### Data listing
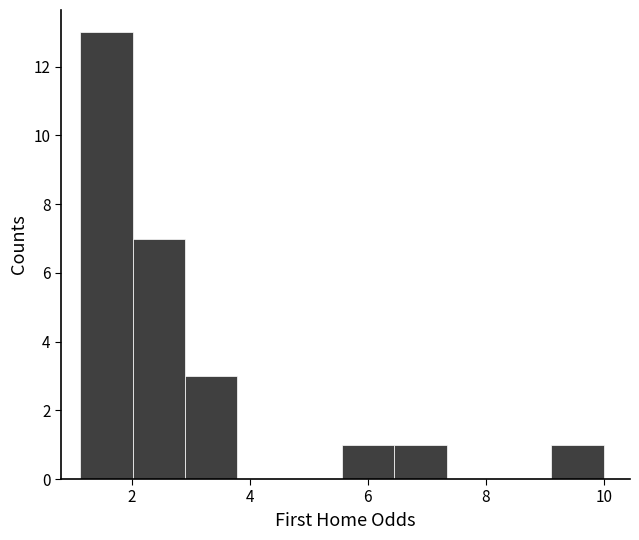

What is the height of the bar covering 3.0 to 3.8 on the x-axis? Neither the bar edges nor the heights are printed on the chart, so give them approximately, as read against the axes.

3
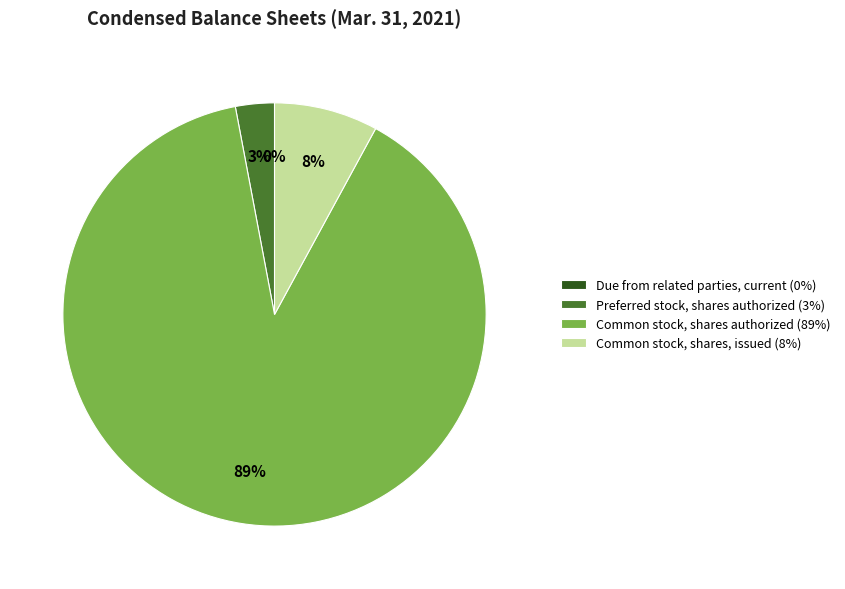

The Common stock, shares authorized slice represents 89% of the pie. True or false?

True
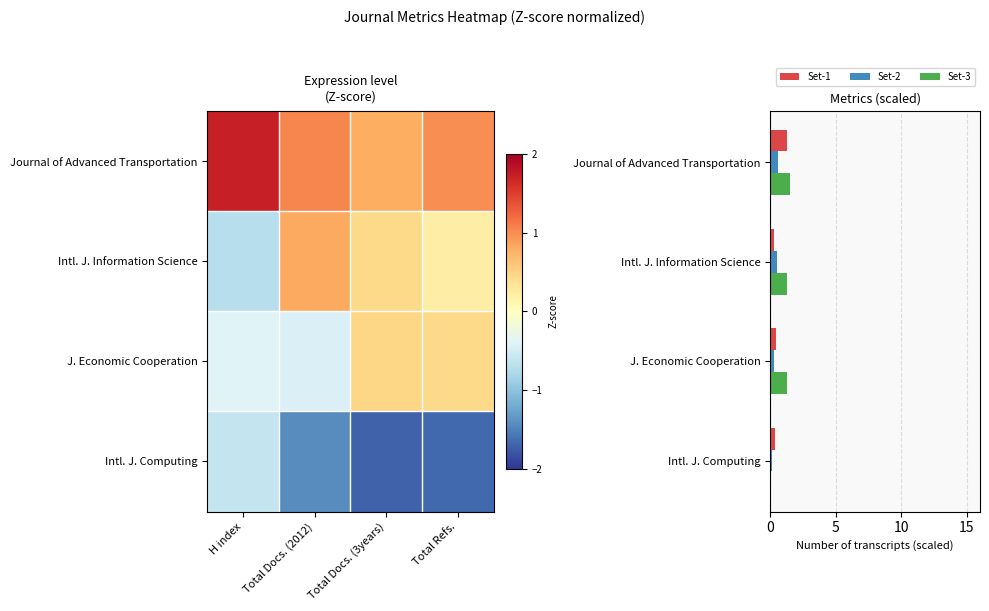

How many data points does each series have?

4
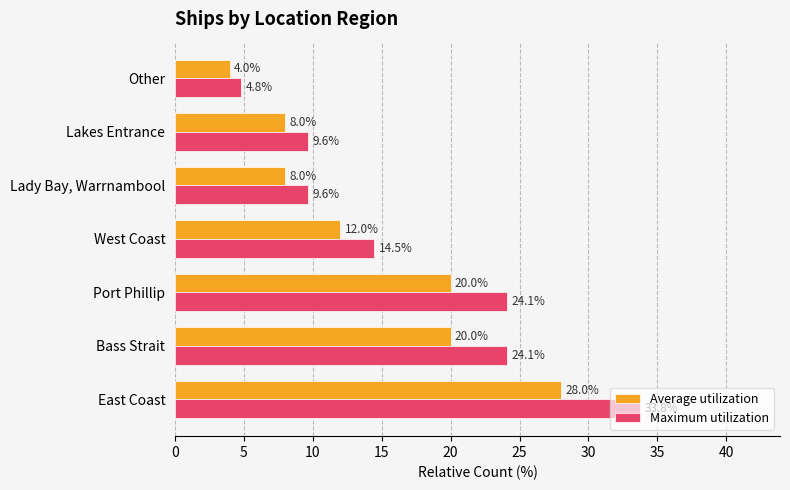

Which series has the widest spread of values?

Maximum utilization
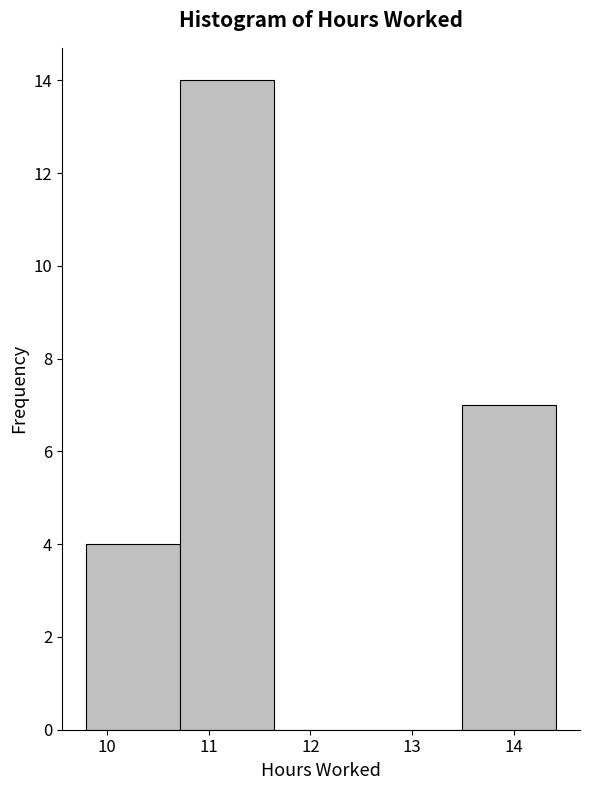

Over which range of the x-axis is the bar tallest?

10.7 to 11.6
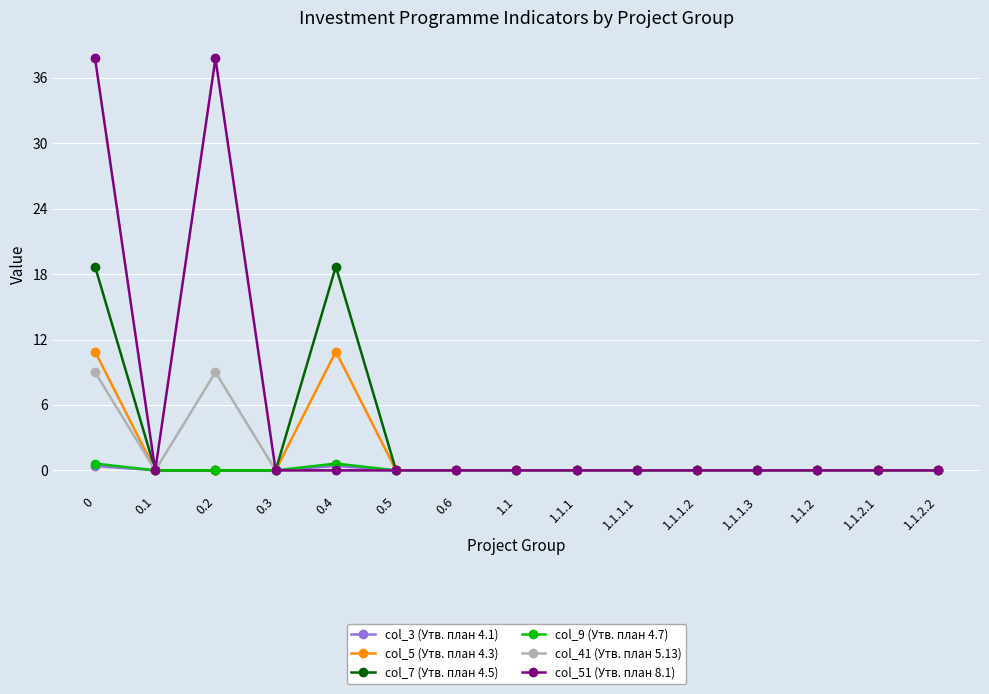

What is the label of the 15th point from the left?

1.1.2.2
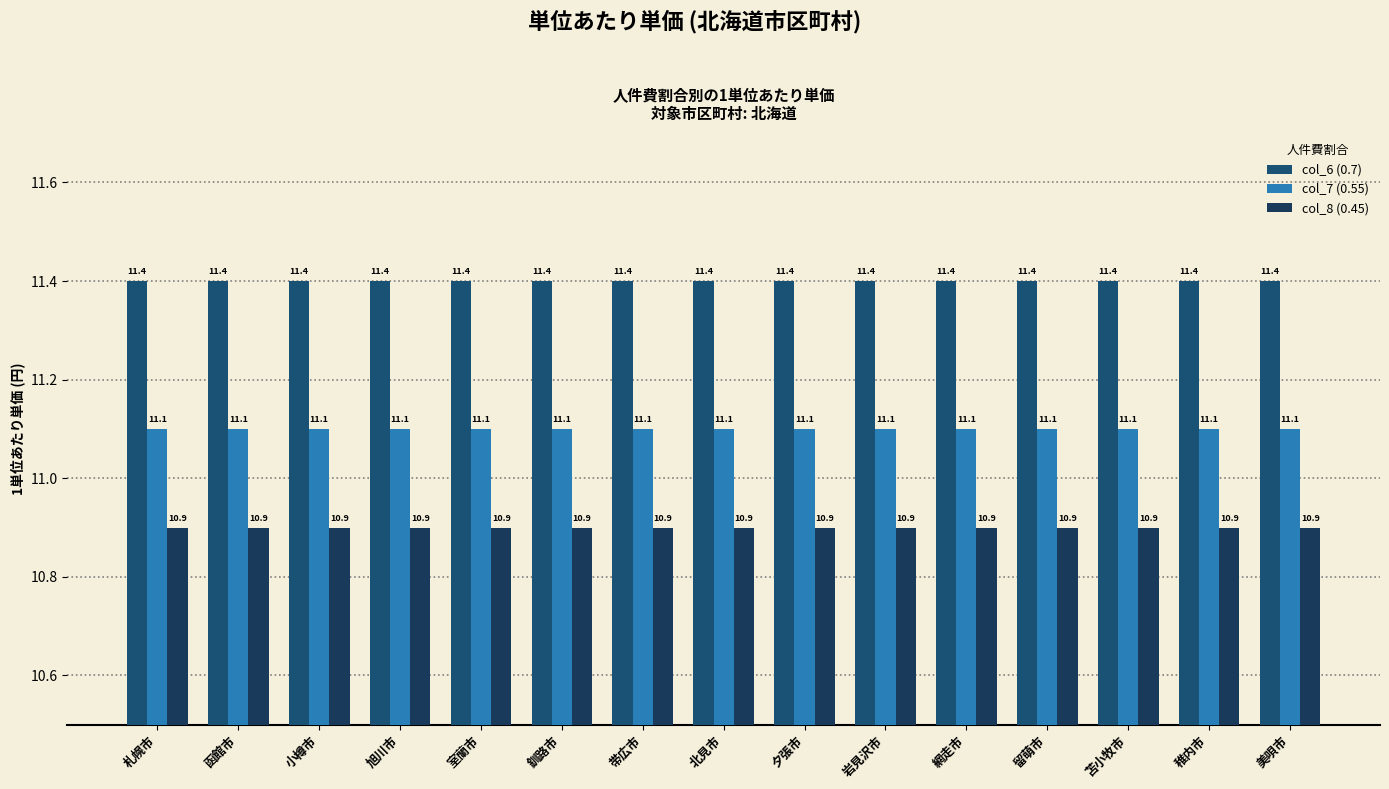

The col_7 (0.55) series shows 6.2 at 留萌市. True or false?

False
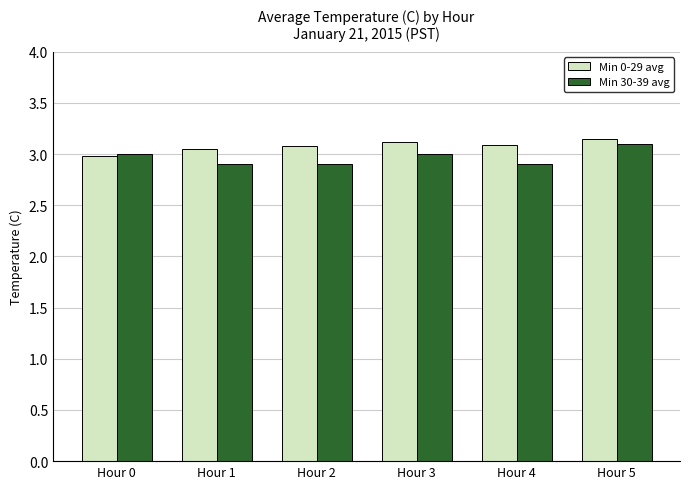

What is the difference between the maximum and minimum values in the Min 30-39 avg series?

0.2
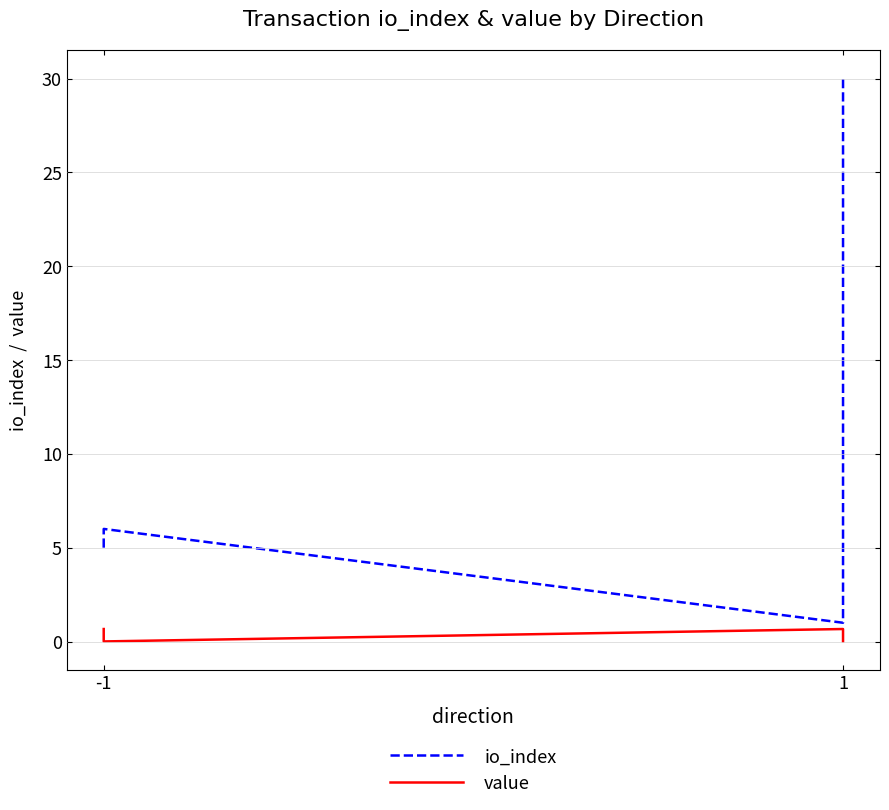

What is the sum of all value values?

1.3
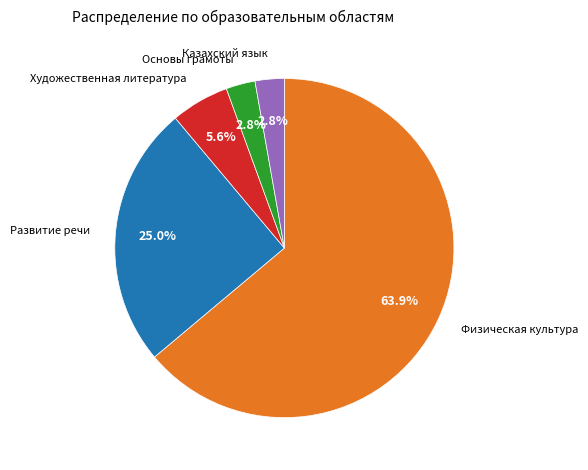

Combined, what portion of the pie is Художественная литература and Развитие речи?

30.6%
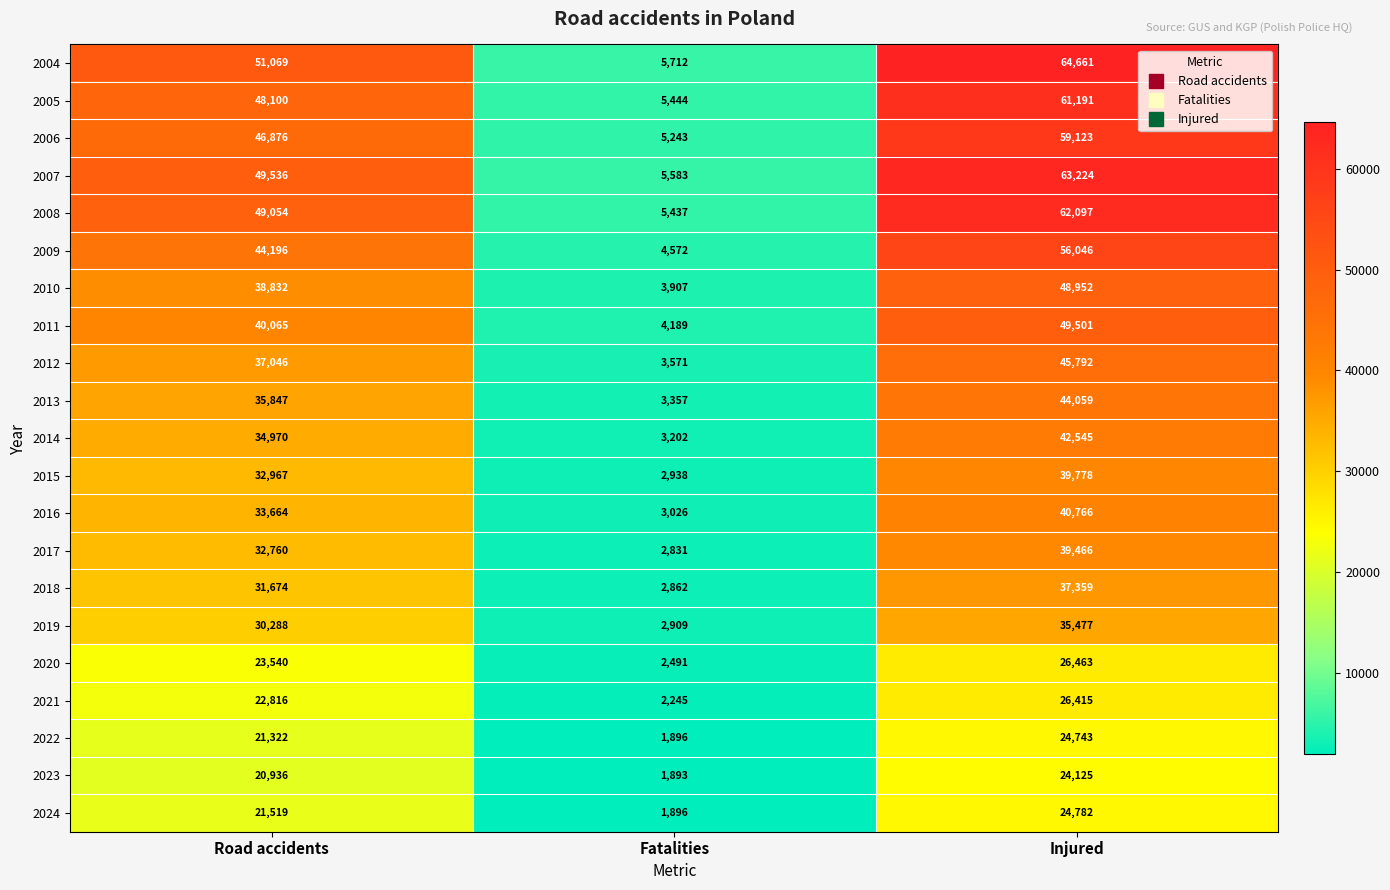

Which label corresponds to the largest value in the chart?

Injured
######
Retype the rows from the line with "What is the label" up to and including the last line of the rows, and leave the pictures out.

What is the label of the 15th point from the left?

1.1.2.2

The col_7 (0.55) series shows 6.2 at 留萌市. True or false?

False

What is the difference between the maximum and minimum values in the Min 30-39 avg series?

0.2

What is the sum of all value values?

1.3

Combined, what portion of the pie is Художественная литература and Развитие речи?

30.6%

Which label corresponds to the largest value in the chart?

Injured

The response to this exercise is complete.